WHAT NEEDS TO BE DONE:
Turn every line of text in the data below into a JSON list of strings, one string per line, skipping blank lines. Leave the pictures out of your answer.

===== RECORDS SUPPLIED

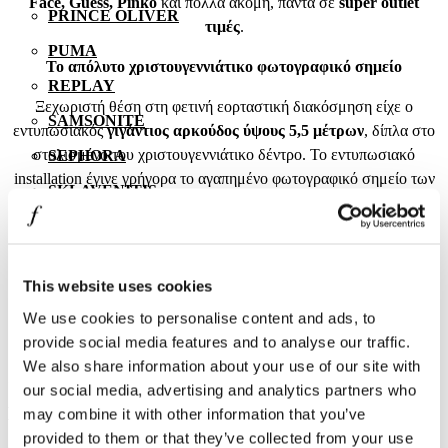
Face, Guess, Pinko
και πολλά ακόμη, πάντα σε
super outlet
PRINCE OLIVER
τιμές
.
PUMA
Το απόλυτο χριστουγεννιάτικο φωτογραφικό σημείο
REPLAY
Ξεχωριστή θέση στη φετινή εορταστική διακόσμηση είχε ο
SAMSONITE
εντυπωσιακός
γιγάντιος αρκούδος ύψους 5,5 μέτρων
, δίπλα στο
στολισμένο του χριστουγεννιάτικο δέντρο. Το εντυπωσιακό
SEPHORA
installation έγινε γρήγορα το αγαπημένο φωτογραφικό σημείο των
SKLAVENITIS
επισκεπτών, χαρίζοντας μοναδικές στιγμές και πολλές γιορτινές
SOCKS + MORE
αναμνήσεις.
ST Jewellery
Με εορταστική διάθεση, ξεχωριστές εμπειρίες και αμέτρητες
This website uses cookies
επιλογές shopping, το
One Salonica outlet mall
αποτέλεσε και
STAFF GALLERY
αυτή τη χρονιά έναν αγαπημένο χριστουγεννιάτικο προορισμό για
We use cookies to personalise content and ads, to
TOMMY HILFIGER
όλη την οικογένεια.
provide social media features and to analyse our traffic.
We also share information about your use of our site with
STUDIO BARBER
;
our social media, advertising and analytics partners who
SUGARFREE
Εγγραφείτε στο newsletter μας
may combine it with other information that you’ve
THE BOSTONIANS
provided to them or that they’ve collected from your use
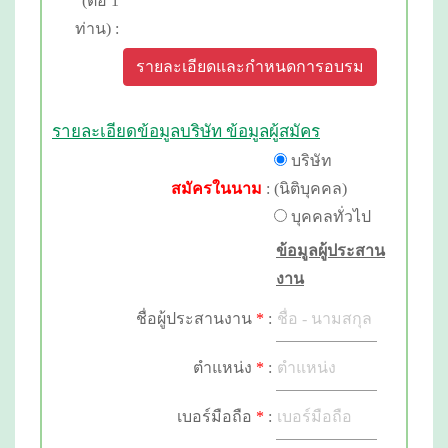
(ต่อ 1
ท่าน) :
รายละเอียดและกำหนดการอบรม
รายละเอียดข้อมูลบริษัท ข้อมูลผู้สมัคร
บริษัท
สมัครในนาม
:
(นิติบุคคล)
บุคคลทั่วไป
ข้อมูลผู้ประสาน
งาน
ชื่อผู้ประสานงาน
*
:
ตำแหน่ง
*
:
เบอร์มือถือ
*
:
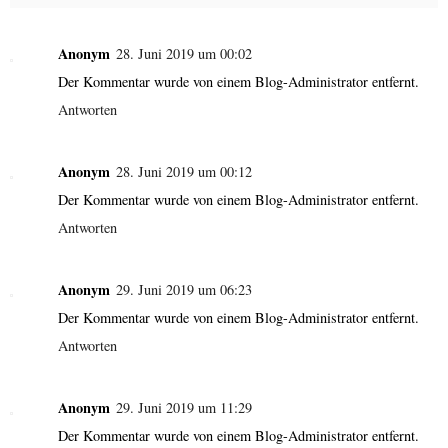
Anonym
28. Juni 2019 um 00:02
Der Kommentar wurde von einem Blog-Administrator entfernt.
Antworten
Anonym
28. Juni 2019 um 00:12
Der Kommentar wurde von einem Blog-Administrator entfernt.
Antworten
Anonym
29. Juni 2019 um 06:23
Der Kommentar wurde von einem Blog-Administrator entfernt.
Antworten
Anonym
29. Juni 2019 um 11:29
Der Kommentar wurde von einem Blog-Administrator entfernt.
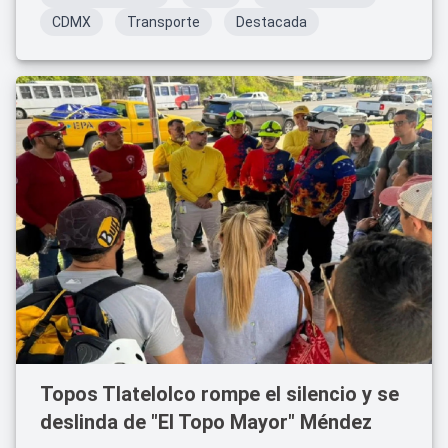
CDMX
Transporte
Destacada
Topos Tlatelolco rompe el silencio y se
deslinda de "El Topo Mayor" Méndez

==========

YOUR RESPONSE:
[
  "Face, Guess, Pinko",
  "και πολλά ακόμη, πάντα σε",
  "super outlet",
  "PRINCE OLIVER",
  "τιμές",
  ".",
  "PUMA",
  "Το απόλυτο χριστουγεννιάτικο φωτογραφικό σημείο",
  "REPLAY",
  "Ξεχωριστή θέση στη φετινή εορταστική διακόσμηση είχε ο",
  "SAMSONITE",
  "εντυπωσιακός",
  "γιγάντιος αρκούδος ύψους 5,5 μέτρων",
  ", δίπλα στο",
  "στολισμένο του χριστουγεννιάτικο δέντρο. Το εντυπωσιακό",
  "SEPHORA",
  "installation έγινε γρήγορα το αγαπημένο φωτογραφικό σημείο των",
  "SKLAVENITIS",
  "επισκεπτών, χαρίζοντας μοναδικές στιγμές και πολλές γιορτινές",
  "SOCKS + MORE",
  "αναμνήσεις.",
  "ST Jewellery",
  "Με εορταστική διάθεση, ξεχωριστές εμπειρίες και αμέτρητες",
  "This website uses cookies",
  "επιλογές shopping, το",
  "One Salonica outlet mall",
  "αποτέλεσε και",
  "STAFF GALLERY",
  "αυτή τη χρονιά έναν αγαπημένο χριστουγεννιάτικο προορισμό για",
  "We use cookies to personalise content and ads, to",
  "TOMMY HILFIGER",
  "όλη την οικογένεια.",
  "provide social media features and to analyse our traffic.",
  "We also share information about your use of our site with",
  "STUDIO BARBER",
  ";",
  "our social media, advertising and analytics partners who",
  "SUGARFREE",
  "Εγγραφείτε στο newsletter μας",
  "may combine it with other information that you’ve",
  "THE BOSTONIANS",
  "provided to them or that they’ve collected from your use",
  "(ต่อ 1",
  "ท่าน) :",
  "รายละเอียดและกำหนดการอบรม",
  "รายละเอียดข้อมูลบริษัท ข้อมูลผู้สมัคร",
  "บริษัท",
  "สมัครในนาม",
  ":",
  "(นิติบุคคล)",
  "บุคคลทั่วไป",
  "ข้อมูลผู้ประสาน",
  "งาน",
  "ชื่อผู้ประสานงาน",
  "*",
  ":",
  "ตำแหน่ง",
  "*",
  ":",
  "เบอร์มือถือ",
  "*",
  ":",
  "Anonym",
  "28. Juni 2019 um 00:02",
  "Der Kommentar wurde von einem Blog-Administrator entfernt.",
  "Antworten",
  "Anonym",
  "28. Juni 2019 um 00:12",
  "Der Kommentar wurde von einem Blog-Administrator entfernt.",
  "Antworten",
  "Anonym",
  "29. Juni 2019 um 06:23",
  "Der Kommentar wurde von einem Blog-Administrator entfernt.",
  "Antworten",
  "Anonym",
  "29. Juni 2019 um 11:29",
  "Der Kommentar wurde von einem Blog-Administrator entfernt.",
  "CDMX",
  "Transporte",
  "Destacada",
  "Topos Tlatelolco rompe el silencio y se",
  "deslinda de \"El Topo Mayor\" Méndez"
]